Reinforcement Learning for Unsupervised Video Summarization with Reward Generator Training
Mehryar Abbasi, Hadi Hadizadeh, Parvaneh Saeedi
TL;DR
TR-SUM tackles unsupervised video summarization by replacing adversarial training with a two-stage, generator-guided reinforcement learning pipeline. A self-supervised generator provides a reconstruction-based reward, guiding a transformer-based summarizer to select frames that maximize reconstruction fidelity, with a per-video baseline for stability. The approach yields state-of-the-art F-scores on SumMe and TVSum (SumMe: 54.5, TVSum: 62.3) and demonstrates superior training stability and efficiency compared with GAN-based methods.
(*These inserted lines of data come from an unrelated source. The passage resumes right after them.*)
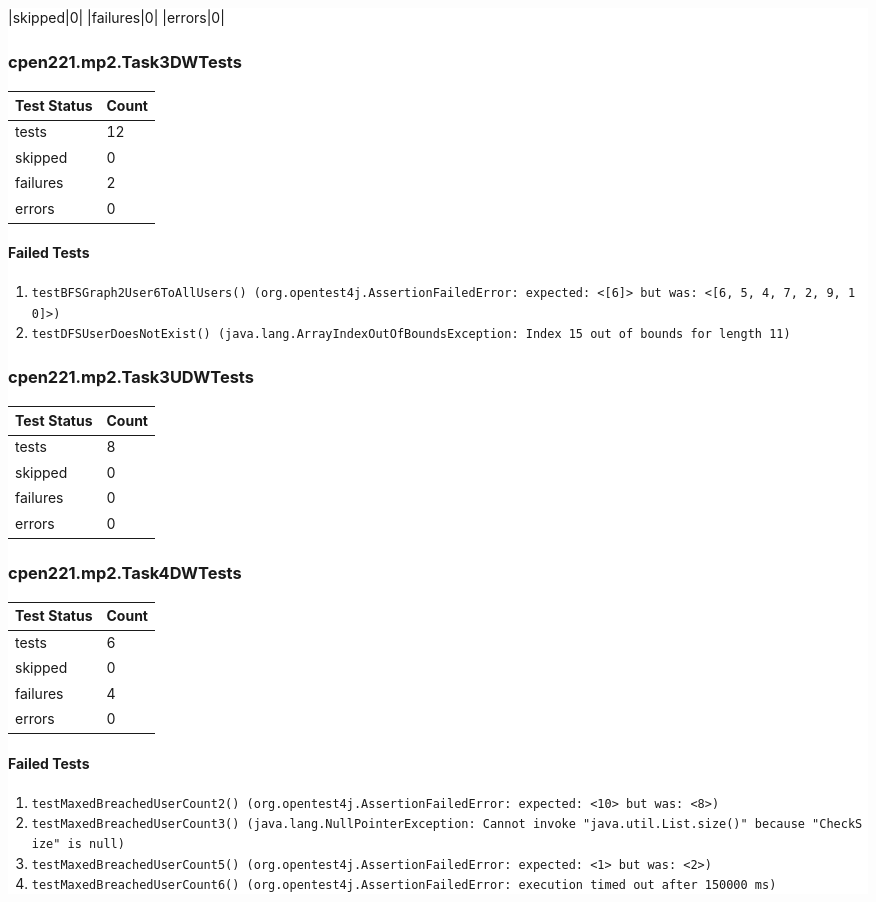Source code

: |skipped|0|
|failures|0|
|errors|0|
### cpen221.mp2.Task3DWTests
| Test Status | Count |
| ----------- | ----- |
|tests|12|
|skipped|0|
|failures|2|
|errors|0|
#### Failed Tests
1. `testBFSGraph2User6ToAllUsers() (org.opentest4j.AssertionFailedError: expected: <[6]> but was: <[6, 5, 4, 7, 2, 9, 10]>)`
1. `testDFSUserDoesNotExist() (java.lang.ArrayIndexOutOfBoundsException: Index 15 out of bounds for length 11)`
### cpen221.mp2.Task3UDWTests
| Test Status | Count |
| ----------- | ----- |
|tests|8|
|skipped|0|
|failures|0|
|errors|0|
### cpen221.mp2.Task4DWTests
| Test Status | Count |
| ----------- | ----- |
|tests|6|
|skipped|0|
|failures|4|
|errors|0|
#### Failed Tests
1. `testMaxedBreachedUserCount2() (org.opentest4j.AssertionFailedError: expected: <10> but was: <8>)`
1. `testMaxedBreachedUserCount3() (java.lang.NullPointerException: Cannot invoke "java.util.List.size()" because "CheckSize" is null)`
1. `testMaxedBreachedUserCount5() (org.opentest4j.AssertionFailedError: expected: <1> but was: <2>)`
1. `testMaxedBreachedUserCount6() (org.opentest4j.AssertionFailedError: execution timed out after 150000 ms)`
These results suggest reconstruction fidelity is a strong proxy for informativeness and that the proposed generator-based reward can robustly align automatic summaries with human judgments.
Abstract
This paper presents a novel approach for unsupervised video summarization using reinforcement learning (RL), addressing limitations like unstable adversarial training and reliance on heuristic-based reward functions. The method operates on the principle that reconstruction fidelity serves as a proxy for informativeness, correlating summary quality with reconstruction ability. The summarizer model assigns importance scores to frames to generate the final summary. For training, RL is coupled with a unique reward generation pipeline that incentivizes improved reconstructions. This pipeline uses a generator model to reconstruct the full video from the selected summary frames; the similarity between the original and reconstructed video provides the reward signal. The generator itself is pre-trained self-supervisedly to reconstruct randomly masked frames. This two-stage training process enhances stability compared to adversarial architectures. Experimental results show strong alignment with human judgments and promising F-scores, validating the reconstruction objective.